Instruction 1
Rewrite the article on the Afro-Vegan Society's Veguary campaign starting at "White folks could" and ending at "more at https://www.afrovegansociety.org/veguary.", substituting "anyone" for "everyone".
Instruction 2
Extend the article on the Afro-Vegan Society's Veguary campaign, picking up after its final sentence.

Supplied passage START

“Prominent throughout the African Diaspora for centuries”
BALTIMORE, Maryland––Afro-Vegan Society founder Brenda Sanders on February 1, 2023 commenced the organization’s third annual Veguary campaign, “providing culturally relevant content on plant-based eating during Black History Month.
“Throughout the month of February,” Sanders explained, “the Afro-Vegan Society will host free programming that includes daily social media content, interactive video livestreams, a resource library, a community event calendar, educational videos, a Facebook support group, and more.”
White folks could usefully pay attention too.
“Veguary is open to everyone”
“Veguary is open to everyone,” Sanders emphasized. “Participants can sign up and learn more at https://www.afrovegansociety.org/veguary.
“Founded in 2016,” Sanders added, the “Afro-Vegan Society offers information, resources and support to encourage and inspire people in marginalized communities to transition to vegan living,” venerating the legacy of forebears “such as Dick Gregory, Coretta Scott King, and Angela Davis,” whose examples helped to inspire Sanders as she gradually developed a local project she started as a lone volunteer into a national organization helping to power a growing African-American vegan movement.
25 years a vegan
Sanders, 45, is soon to celebrate the 25th anniversary of her becoming vegan, and her 15th year of vegan activism, detailed by Anna Mackiewicz on April 24, 2022 at https://unboundproject.org/brenda-sanders/.
As a child growing up in Baltimore housing projects, Sanders told Mackiewicz, she ate “the most processed, most unhealthy, salty, sugary, fatty animal products that you could think of—the cheapest crap. That was what was being trucked in and dumped into our community.”
Ten years into her own choice of a vegan lifestyle, Sanders “emptied her savings account, bought an assortment of cooking equipment, and started Better Health, Better Life,” the first of her vegan food projects, Mackiewicz narrated.
Knocked on doors
“She knocked on the doors of churches and community centers, and anywhere that would have her,” Mackiewicz continued. “She was met with disbelief and was told time and again that [low-income Afro-American] did not care about their health, and would not eat vegan food.”

Supplied passage END
Extracted records START

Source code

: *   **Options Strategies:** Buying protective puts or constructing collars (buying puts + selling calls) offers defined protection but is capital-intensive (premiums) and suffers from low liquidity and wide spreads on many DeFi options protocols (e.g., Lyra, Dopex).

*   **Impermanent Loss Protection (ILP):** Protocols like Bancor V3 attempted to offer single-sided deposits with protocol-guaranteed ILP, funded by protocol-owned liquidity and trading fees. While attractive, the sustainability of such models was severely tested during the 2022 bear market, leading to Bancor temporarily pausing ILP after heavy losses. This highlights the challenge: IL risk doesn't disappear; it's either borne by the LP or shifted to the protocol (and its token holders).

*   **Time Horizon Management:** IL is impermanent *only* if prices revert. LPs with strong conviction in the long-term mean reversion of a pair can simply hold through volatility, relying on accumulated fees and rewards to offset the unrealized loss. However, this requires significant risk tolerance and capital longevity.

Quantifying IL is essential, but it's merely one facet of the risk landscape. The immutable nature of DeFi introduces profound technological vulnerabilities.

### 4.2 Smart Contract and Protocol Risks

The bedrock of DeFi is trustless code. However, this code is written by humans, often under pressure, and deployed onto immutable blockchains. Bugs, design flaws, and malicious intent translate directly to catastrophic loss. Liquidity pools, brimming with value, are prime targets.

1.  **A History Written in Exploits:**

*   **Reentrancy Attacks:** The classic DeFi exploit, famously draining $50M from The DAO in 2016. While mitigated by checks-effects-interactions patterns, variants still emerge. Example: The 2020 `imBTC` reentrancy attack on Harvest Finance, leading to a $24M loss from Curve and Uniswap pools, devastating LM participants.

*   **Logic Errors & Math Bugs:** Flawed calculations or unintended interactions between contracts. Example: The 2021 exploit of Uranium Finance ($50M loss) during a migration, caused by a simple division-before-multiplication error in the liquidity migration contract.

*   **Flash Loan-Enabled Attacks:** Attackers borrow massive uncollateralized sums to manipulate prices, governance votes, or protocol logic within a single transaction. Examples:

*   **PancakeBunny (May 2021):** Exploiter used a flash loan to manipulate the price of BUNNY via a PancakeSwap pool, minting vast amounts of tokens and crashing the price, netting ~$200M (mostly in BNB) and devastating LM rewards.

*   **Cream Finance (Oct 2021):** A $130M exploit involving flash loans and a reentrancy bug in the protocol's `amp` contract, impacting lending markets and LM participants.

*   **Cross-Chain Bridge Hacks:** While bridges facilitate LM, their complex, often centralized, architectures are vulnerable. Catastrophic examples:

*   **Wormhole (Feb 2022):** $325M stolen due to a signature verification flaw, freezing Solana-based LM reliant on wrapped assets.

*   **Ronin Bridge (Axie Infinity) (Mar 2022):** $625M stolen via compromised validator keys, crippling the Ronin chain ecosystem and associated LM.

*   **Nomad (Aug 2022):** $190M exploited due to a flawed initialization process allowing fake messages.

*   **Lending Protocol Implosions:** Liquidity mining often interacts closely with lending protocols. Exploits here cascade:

Extracted records END

Written reply 1
White folks could usefully pay attention too.
“Veguary is open to anyone”
“Veguary is open to anyone,” Sanders emphasized. “Participants can sign up and learn more at https://www.afrovegansociety.org/veguary.

Written reply 2
But Sanders, who cheerfully admits to being stubborn, “ran cooking demonstrations and shared all she had learned about the health benefits of a vegan diet, sometimes to one person, sometimes a hundred,” Mackiewicz wrote.
“Wherever she went, people were eager to learn, and parents wanted better choices for their children. They left armed with recipes and printouts.”
Since finding fresh vegetables in inner city stores was difficult, Mackiewicz explained, “Sanders and friends transformed a vacant lot into a thriving community garden. It served as a safe haven for birds and other wildlife, and provided vegetables for residents until it was closed after two seasons by the city for development.”
Sanders then “reached out to fellow vegan and restaurateur Naijha Wright-Brown of The Land of Kush,” Mackiewicz said, “and together they dreamed up a free vegan festival that would connect people interested in veganism to vendors, speakers, and educational resources.”
Sanders and Brown in 2014 drew 1,200 people to their first Vegan Soulfest.
“By 2019, the event attracted over 14,000 attendees,” Mackiewicz mentioned.
Along the way Sanders became aware that Baltimore was a longtime hub of animal rights activism, including vegan advocacy.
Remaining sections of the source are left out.